The inability of axons to regenerate and reinnervate after trauma and disease, such as spinal cord injury (SCI), stroke, traumatic brain injury (TBI), or multiple sclerosis (MS), results in a devastating prognosis for patients [1-3]. Numerous studies have identified two broad classes of axon growth inhibitor (AGI) proteins which are responsible for axon growth arrest . These are, namely, myelin associated inhibitors (Nogo, MAG, OMgp) and the Chondroitin Sulfate Proteoglycans (CSPGs). Experiments that negate the activity of these inhibitors in vivo have shown a slight increase in regeneration of damaged axons, but a more dramatic restitution of function . An alternative hypothesis to “long-distance” axon regeneration-mediated restitution of function would be the reorganization of intact spinal circuitry that often remains after SCI . One of the goals of such experiments is to evaluate the potential for intact spinal circuits to replace lost connections and further to define whether negating the actions of AGIs supports adaptive or maladaptive axonal reorganization.
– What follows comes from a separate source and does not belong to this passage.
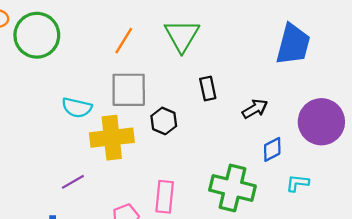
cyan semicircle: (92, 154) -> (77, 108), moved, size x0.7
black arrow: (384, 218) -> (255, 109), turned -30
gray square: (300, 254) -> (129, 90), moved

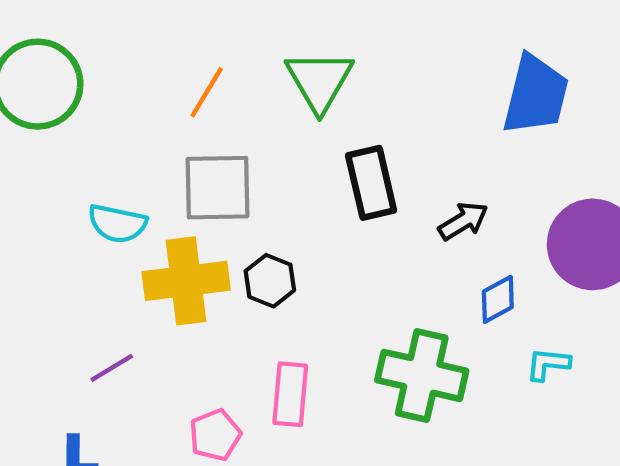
black rectangle: (208, 88) -> (371, 183), size x1.5
black hexagon: (164, 121) -> (270, 281), moved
In this study, both widefield microscopy and the THUNDER imaging technology were used. The goal was to see if there is a difference in efficiency for screening of active versus non-active axons.
A mouse model organism was used for the study. Fluorescently labeled mouse spinal cord sections were harvested. Counting active axons in areas treated with injections that negate the actions of AGI’s was used to determine the efficacy of the experimental treatment.